The interesting huge bobcat photo below can stir our imaginations.

Saw this picture today on Mike Hanback's Big Deer blog. Did an image web search to learn back in April 2013 folks claimed it was bagged in West Virginia & Colorado, then in December 2013 folks claimed it was taken in Virginia.  

Probably just a hoax & fake bobcat making it's typical rounds on facebook, forums, e-mails, & mms phone pics.  

Good reminder to stay on your guard & beware anyone trying to prank you with oversized bobcats. 

Who knows, maybe someone can come up with a good reputable source showing us this may be true.

Found a larger graphics image I'll embed below . . .


----------



## BornToHuntAndFish

Kind of fun seeing these also . . . 

Here's a couple more interesting oversized bobcats to be wary of or maybe someone can find out more of the truth about these . . . 
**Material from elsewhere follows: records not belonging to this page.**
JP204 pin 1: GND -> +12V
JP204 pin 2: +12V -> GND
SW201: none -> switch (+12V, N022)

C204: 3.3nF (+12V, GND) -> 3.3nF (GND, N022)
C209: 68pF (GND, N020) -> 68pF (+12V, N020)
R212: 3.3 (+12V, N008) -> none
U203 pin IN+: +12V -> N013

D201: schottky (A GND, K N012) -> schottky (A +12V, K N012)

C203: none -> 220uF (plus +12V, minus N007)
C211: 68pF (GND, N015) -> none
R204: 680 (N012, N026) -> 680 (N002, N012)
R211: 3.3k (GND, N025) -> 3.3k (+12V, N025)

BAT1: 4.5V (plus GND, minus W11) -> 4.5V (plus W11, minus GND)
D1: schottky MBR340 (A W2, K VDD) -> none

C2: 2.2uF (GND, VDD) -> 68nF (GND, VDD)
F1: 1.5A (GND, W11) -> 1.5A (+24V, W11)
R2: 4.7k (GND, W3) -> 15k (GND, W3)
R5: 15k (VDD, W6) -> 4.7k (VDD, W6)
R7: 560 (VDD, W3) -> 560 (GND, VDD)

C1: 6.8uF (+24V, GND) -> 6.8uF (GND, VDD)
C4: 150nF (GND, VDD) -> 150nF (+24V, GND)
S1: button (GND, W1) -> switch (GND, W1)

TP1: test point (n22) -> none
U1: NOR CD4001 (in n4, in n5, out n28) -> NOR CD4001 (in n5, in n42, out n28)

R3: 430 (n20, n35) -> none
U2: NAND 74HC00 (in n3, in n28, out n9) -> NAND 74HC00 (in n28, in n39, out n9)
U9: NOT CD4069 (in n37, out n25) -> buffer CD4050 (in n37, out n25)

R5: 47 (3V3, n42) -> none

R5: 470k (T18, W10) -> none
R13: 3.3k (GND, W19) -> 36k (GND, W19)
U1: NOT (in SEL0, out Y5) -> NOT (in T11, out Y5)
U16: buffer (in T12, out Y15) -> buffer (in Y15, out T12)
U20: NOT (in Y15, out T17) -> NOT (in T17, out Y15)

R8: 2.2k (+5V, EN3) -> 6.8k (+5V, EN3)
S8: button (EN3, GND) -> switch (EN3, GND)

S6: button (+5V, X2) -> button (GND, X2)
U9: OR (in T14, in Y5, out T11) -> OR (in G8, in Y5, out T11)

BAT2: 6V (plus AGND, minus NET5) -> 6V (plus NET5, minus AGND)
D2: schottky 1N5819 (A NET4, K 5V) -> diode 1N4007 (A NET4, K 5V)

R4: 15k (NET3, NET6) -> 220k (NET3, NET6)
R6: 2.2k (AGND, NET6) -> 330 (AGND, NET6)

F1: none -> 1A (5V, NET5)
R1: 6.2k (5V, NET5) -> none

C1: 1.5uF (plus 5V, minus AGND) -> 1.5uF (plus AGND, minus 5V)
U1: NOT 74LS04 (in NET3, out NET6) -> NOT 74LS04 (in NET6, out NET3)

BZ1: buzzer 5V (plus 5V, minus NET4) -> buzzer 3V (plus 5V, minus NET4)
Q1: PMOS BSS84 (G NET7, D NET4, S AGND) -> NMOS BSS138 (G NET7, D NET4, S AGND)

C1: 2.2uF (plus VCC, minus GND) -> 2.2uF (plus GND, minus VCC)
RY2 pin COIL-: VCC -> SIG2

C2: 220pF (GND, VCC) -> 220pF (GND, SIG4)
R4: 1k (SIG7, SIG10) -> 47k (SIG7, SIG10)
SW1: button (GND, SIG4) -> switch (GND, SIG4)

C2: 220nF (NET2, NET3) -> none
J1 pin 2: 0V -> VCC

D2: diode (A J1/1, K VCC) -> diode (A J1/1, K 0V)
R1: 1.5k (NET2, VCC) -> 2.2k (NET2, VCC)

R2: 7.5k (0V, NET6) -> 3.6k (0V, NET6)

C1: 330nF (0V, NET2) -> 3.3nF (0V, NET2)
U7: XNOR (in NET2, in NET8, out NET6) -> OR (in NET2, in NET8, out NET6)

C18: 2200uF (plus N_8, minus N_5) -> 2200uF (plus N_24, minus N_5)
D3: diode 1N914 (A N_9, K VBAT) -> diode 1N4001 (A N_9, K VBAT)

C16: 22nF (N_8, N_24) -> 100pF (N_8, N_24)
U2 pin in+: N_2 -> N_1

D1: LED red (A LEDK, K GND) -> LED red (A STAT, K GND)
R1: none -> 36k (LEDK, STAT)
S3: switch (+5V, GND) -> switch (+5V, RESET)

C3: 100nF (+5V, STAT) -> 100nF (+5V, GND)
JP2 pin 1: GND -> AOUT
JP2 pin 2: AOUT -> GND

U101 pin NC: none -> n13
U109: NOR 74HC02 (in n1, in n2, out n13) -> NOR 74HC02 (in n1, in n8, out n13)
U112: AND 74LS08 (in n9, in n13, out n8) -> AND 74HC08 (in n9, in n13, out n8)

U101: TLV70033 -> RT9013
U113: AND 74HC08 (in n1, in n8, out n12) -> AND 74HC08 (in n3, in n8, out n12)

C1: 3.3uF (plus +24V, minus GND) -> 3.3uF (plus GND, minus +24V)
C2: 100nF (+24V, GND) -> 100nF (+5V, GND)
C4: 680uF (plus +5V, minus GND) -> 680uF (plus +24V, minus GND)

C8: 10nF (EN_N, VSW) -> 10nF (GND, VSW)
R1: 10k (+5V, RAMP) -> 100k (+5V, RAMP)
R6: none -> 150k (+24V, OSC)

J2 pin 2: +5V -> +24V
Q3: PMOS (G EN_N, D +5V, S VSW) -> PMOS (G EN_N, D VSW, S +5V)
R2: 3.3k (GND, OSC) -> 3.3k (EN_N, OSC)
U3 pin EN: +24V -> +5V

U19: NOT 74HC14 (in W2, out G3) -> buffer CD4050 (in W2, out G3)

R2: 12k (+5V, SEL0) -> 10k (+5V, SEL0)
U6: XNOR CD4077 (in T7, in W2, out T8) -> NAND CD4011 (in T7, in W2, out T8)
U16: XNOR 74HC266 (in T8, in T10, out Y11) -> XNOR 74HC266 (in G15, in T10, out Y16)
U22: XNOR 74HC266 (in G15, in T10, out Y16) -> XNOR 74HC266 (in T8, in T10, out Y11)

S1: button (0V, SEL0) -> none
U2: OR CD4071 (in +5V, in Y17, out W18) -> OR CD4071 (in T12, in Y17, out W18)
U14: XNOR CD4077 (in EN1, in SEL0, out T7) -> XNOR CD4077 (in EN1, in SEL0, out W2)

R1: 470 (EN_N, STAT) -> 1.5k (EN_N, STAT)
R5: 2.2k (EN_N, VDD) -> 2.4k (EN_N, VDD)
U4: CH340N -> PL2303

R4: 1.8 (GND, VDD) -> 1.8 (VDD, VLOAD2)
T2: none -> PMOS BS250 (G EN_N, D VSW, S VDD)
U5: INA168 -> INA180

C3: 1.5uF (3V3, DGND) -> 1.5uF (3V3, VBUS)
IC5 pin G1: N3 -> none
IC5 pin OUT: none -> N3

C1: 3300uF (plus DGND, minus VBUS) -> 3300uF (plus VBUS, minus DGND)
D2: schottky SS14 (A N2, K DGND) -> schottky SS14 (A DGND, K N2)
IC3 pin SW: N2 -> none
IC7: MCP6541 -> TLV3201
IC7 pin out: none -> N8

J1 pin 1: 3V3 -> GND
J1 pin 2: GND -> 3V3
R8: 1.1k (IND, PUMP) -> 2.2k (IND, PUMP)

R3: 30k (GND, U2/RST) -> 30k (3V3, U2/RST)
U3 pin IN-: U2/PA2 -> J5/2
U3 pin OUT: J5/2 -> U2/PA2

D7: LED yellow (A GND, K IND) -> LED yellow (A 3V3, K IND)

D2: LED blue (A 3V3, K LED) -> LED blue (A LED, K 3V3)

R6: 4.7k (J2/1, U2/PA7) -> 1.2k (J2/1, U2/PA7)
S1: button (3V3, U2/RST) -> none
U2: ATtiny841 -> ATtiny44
Going around during April & December 2013 (on kentuckyhunting, texasbowhunter, nchuntandfish, trapperman, & archerytalk):  














AND



Going around in February 2013 (on trapperman):


----------



## Fuzzy D Fellers

My grandpa born in 1908, said the ones he used to kill would stretch out 8 foot long.


----------



## JohnK

I had one (much smaller) come to an ecaller a couple of months ago and he just hunkered down underneath and watched it (hung in a tree) for about 20 minutes. I was about 15 yards away and once in a while he would give me the eye but stayed focused on the caller mostly. He didn't move until I just stood up to leave. That was an amazing critter and well worth the drive just to look at him close up.


----------



## one hogman

I shot one a few years ago that stretched out[ holding it by the back legs] over four feet long and was still just over 25lbs. Most of those photos were people holding the cats way out to make them look bigger.


----------



## joshsanders

Those are just full grown mature Tom cats. They're everywhere.


----------



## 660griz

one hogman said:


> Most of those photos were people holding the cats way out to make them look bigger.



Yep. I do that with fish.


----------



## JonathonJEB

joshsanders said:


> Those are just full grown mature Tom cats. They're everywhere.



x2 I think they look like normal cats.


----------



## Throwback

im going to start selling arm extenders so folks can make them look even bigger than they do by holding their arms all the way out. 

T


----------



## mguthrie

A buddy killed one on our lease several years ago that weighed 40 lbs. it stretched out to over 5 ft long. Biggest tom cat I ever saw


----------



## godogs57

660griz said:


> Yep. I do that with fish.



Its called "forced perspective" in the photography world. Makes stuff appear larger....you can make em appear downright giant if you use a wide angle lens and get up close. 

Nothing to see here except full grown mature bobcats.....but, nice to see nonetheless!


----------